- _What needs to be done_:
Scan the records for the string "oder", then copy each line that has it.

Task data Start Marker

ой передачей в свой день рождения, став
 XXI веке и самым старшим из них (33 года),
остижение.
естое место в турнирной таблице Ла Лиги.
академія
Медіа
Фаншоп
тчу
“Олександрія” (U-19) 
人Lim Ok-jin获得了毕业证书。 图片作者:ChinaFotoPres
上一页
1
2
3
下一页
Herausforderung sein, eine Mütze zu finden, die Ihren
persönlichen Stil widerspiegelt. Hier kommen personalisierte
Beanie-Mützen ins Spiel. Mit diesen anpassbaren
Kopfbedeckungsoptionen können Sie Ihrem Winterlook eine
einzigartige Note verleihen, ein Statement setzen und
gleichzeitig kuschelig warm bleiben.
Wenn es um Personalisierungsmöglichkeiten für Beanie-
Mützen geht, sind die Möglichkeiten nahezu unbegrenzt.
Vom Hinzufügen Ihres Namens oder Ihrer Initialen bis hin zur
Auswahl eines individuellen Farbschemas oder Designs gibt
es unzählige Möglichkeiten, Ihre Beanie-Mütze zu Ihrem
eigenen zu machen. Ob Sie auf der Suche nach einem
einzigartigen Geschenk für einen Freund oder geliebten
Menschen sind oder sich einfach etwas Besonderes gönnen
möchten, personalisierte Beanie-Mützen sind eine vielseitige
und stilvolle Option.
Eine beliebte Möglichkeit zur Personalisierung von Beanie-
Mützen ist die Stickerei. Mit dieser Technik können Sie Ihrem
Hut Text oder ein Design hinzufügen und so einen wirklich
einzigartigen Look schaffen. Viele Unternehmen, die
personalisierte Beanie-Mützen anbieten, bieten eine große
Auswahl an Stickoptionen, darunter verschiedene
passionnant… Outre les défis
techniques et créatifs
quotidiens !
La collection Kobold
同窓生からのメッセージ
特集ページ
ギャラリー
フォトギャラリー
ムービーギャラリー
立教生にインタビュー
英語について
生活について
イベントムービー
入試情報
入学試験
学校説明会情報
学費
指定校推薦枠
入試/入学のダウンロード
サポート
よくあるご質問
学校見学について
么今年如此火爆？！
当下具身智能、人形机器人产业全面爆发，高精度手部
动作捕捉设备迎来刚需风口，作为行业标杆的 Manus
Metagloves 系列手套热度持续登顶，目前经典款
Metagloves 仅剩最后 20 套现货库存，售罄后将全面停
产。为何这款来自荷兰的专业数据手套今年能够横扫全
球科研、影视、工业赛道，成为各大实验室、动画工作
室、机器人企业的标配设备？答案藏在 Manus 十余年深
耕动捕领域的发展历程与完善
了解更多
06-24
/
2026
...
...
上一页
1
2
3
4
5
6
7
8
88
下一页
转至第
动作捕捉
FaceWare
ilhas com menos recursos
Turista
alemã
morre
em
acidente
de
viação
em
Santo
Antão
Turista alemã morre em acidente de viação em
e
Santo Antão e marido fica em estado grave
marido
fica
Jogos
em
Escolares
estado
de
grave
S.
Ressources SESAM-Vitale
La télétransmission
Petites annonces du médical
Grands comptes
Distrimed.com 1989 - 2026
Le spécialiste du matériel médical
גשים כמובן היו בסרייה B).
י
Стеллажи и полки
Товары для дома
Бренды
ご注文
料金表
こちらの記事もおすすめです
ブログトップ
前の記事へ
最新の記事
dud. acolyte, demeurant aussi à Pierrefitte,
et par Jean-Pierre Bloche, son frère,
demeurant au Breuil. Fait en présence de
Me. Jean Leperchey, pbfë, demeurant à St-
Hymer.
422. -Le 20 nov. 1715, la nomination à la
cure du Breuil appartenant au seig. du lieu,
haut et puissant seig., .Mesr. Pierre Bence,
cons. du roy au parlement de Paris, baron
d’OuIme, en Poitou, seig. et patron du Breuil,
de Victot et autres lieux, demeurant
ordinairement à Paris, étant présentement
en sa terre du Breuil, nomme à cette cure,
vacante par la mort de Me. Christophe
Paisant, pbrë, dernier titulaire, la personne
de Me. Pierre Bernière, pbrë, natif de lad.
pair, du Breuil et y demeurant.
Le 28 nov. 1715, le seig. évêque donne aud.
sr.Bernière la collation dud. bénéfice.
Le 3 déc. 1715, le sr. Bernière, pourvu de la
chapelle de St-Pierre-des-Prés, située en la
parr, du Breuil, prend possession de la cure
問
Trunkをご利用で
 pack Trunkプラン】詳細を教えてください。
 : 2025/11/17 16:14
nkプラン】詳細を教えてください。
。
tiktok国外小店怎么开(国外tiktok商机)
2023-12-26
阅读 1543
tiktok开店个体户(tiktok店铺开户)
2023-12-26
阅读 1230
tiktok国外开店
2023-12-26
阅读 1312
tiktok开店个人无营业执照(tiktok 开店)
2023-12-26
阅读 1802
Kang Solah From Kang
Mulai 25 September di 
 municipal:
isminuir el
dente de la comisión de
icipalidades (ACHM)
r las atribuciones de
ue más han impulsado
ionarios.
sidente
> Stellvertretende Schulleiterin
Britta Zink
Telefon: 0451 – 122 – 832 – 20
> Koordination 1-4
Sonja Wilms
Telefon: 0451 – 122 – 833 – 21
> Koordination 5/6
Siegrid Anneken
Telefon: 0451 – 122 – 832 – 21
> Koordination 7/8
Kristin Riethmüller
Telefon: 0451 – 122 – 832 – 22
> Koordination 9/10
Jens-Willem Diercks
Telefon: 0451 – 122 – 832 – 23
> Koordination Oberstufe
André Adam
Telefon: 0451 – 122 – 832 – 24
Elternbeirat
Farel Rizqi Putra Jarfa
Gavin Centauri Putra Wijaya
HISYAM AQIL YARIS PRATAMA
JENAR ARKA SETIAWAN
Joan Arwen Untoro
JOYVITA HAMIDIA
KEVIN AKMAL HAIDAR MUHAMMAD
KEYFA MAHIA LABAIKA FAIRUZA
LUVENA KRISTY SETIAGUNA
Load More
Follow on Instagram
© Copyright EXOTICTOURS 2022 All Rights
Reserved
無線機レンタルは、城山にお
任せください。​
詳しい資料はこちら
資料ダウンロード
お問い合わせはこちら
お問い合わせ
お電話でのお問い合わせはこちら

Task data End Marker

- _Output_:
Vom Hinzufügen Ihres Namens oder Ihrer Initialen bis hin zur
Auswahl eines individuellen Farbschemas oder Designs gibt
einzigartigen Geschenk für einen Freund oder geliebten
Menschen sind oder sich einfach etwas Besonderes gönnen
Hut Text oder ein Design hinzufügen und so einen wirklich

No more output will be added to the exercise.